In this example, we move back to a 30 year loan, still at $100,000, but we bumped the rate to 6%. The total payment rises to nearly $600, and the principal to interest ratio of the beginning payments is quite poor. Only 17% of the payment is going to principal pay down, which means that the daily interest is high, and stays high for many months. It’s not until month 223 (18 years later!) before the amount of principal in each payment is higher than the interest payment. Total interest in this scenario is $115,838.


Side story – Mr. ODA’s parents paid off their 30 year mortgage on their residence in 12 years. As a child, Dad would explain to me their process. They printed out the amortization schedule and put it on the fridge. Each month, based on their regular cash flow of life, they would choose ‘how many months’ they wanted to pay to the loan. So they’d make their regular payment, then they’d pay the principal portion of the next 2-3 months on the amortization schedule also. They’d make some really gnarly extra payments with weird dollars and cents, but it was a calculated decision. Then they’d cross those months off the schedule, knowing that with that extra payment, the interest that was tied to that principal portion on the schedule was simply avoided/canceled, by paying that principal early. This was a powerful tool to help me understand how the loan process worked, and one that help create the foundation for me to look at time value of money, opportunity cost, guaranteed return vs potential invested return, etc. Dad missed a lot of stock market gains by accelerating a 30 year mortgage to 12 years, but very few people ever regret owning the roof over their head free and clear – with a byproduct of NO MORTGAGE PAYMENTS for the 18 years that would’ve been remaining! Now he can make more investments with that leftover cash flow of life.


Amortization schedules are one of the largest “gaps” in understanding for the typical mortgage customer. They typically get told what to pay each month and ascribe to a “set it and forget” mantra that they know in 30 years, their house will be owned free and clear. Anytime before that, why bother understanding the background math?

As you can see in the examples, a shorter loan means faster pay down with less interest overall, and a lower interest rate means a smaller payment. When looking at loan options, understanding how the math operates to get to your options can help you determine what your priorities and goals are, and how to execute them.

In our recent refinancing post we talked about analyzing when was a good time to refinance our existing loans and which ones we’d target first. Simple advice you can find on the internet is that it’s a good idea to refinance if you plan to keep the property for longer than the result of closing costs divided by monthly payment. Most times this was about 2 years for us. You can see above that the 6% example had a $123 larger monthly payment than the 4% example (30 year term). So if closing costs are $2,000, it would only take 16 months (2000/123=16) to “break even” on a refi to go from a 6% loan to a 4% loan. No brainer!

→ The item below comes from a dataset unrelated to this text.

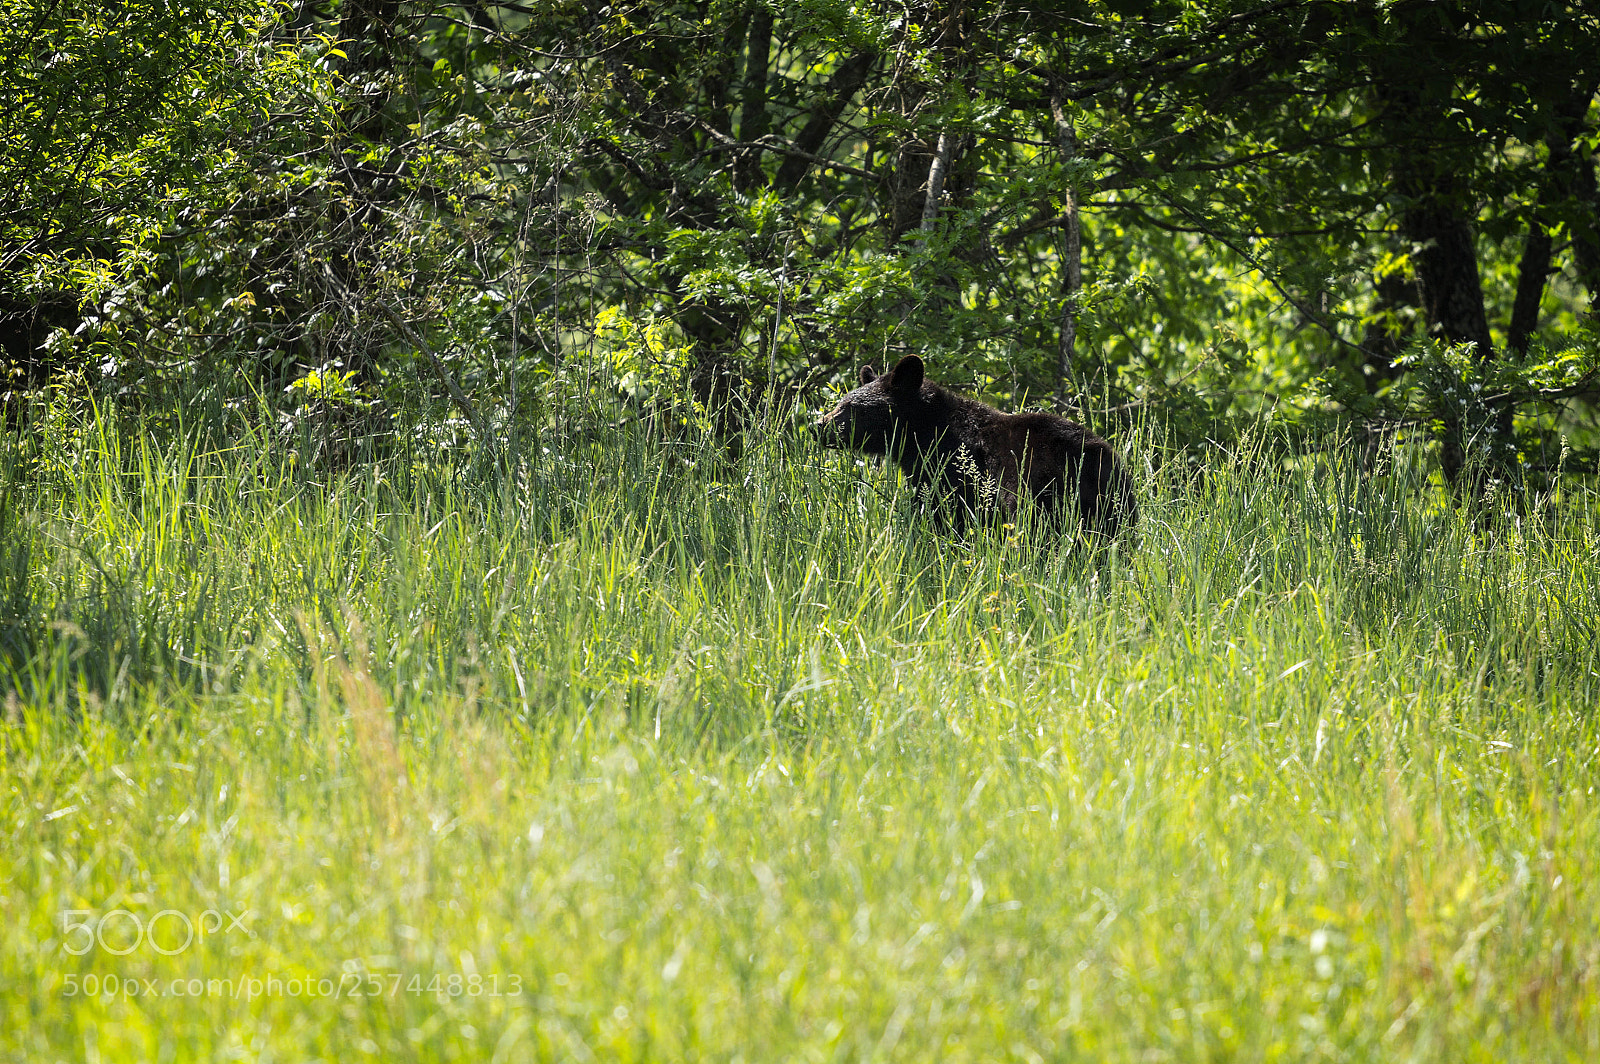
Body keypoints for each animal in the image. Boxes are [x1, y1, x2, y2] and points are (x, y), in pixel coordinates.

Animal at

There’s another hidden benefit there too, that gets missed to make it even shorter than 16 months. Look at the principal portion of the monthly payment. On the 6% example, it’s only $99 on payment 1, but on the 4% example it’s $144. That’s another $45 benefit! You’re paying down the principal at a faster rate. Add that extra principal portion embedded within the monthly payment to the $123 lower payment savings ($123+45=$168) and you get a “break even” point of only 12 months ($2000 closing costs/$168=11.9)!

Understand how your mortgage math works so that you can speak intelligently to a lender, ask good questions, and set yourself up with the best scenario for your finances and your future.